Рассказы о Гарриет Фредерикс слушал во все уши: бывшая жена представала перед ним в совершенно неожиданном свете — и как будто воскресала обновленной. Он считал ее такой застенчивой и неопытной, а оказывается, в университете она крутила романы напропалую и с кем только не флиртовала, да и в первые годы их супружества думала вовсе не только о нем и о детях.
— Неужели у нее и правда было что-то с преподобным Проппером? — спросил он.
Арлин широко распахнула рот, но рассмеялась беззвучно, как летучая мышь.
— Ну, не знаю, дошло ли у них до постели, но ты никогда не задумывался, стала бы она ездить за двадцать пять миль ради одного этого паршивого хора?

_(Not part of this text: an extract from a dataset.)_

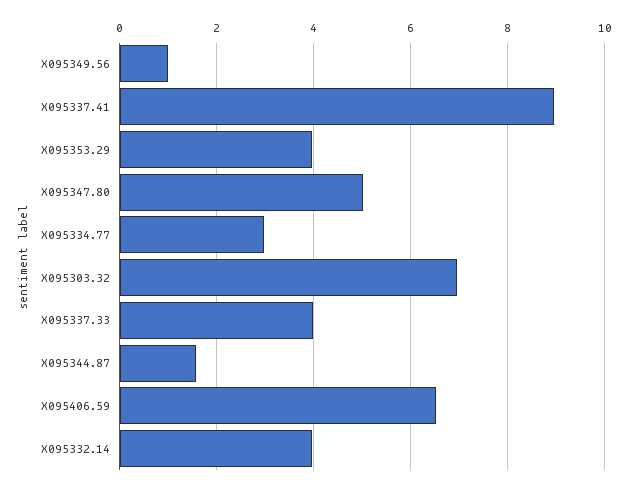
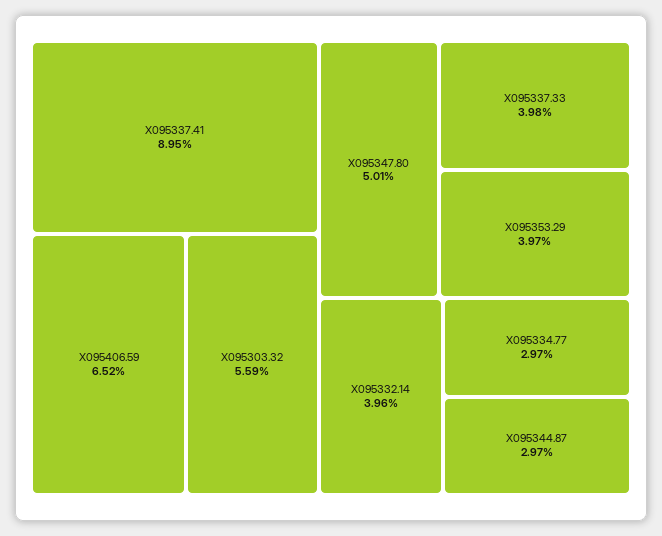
X095349.56: 1 -> none
X095303.32: 7 -> 5.59
X095344.87: 1.6 -> 2.97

— Я думал, все дело в тебе… Что она хочет поддерживать с тобой отношения…
— Со мной она поддерживала отношения, когда ей это было удобно, — отрезала Арлин и, отхлебнув холодного жидкого чаю, пожевала губами, словно удостоверившись, что с сухостью во рту не справится никакое питье. — И до сих пор так.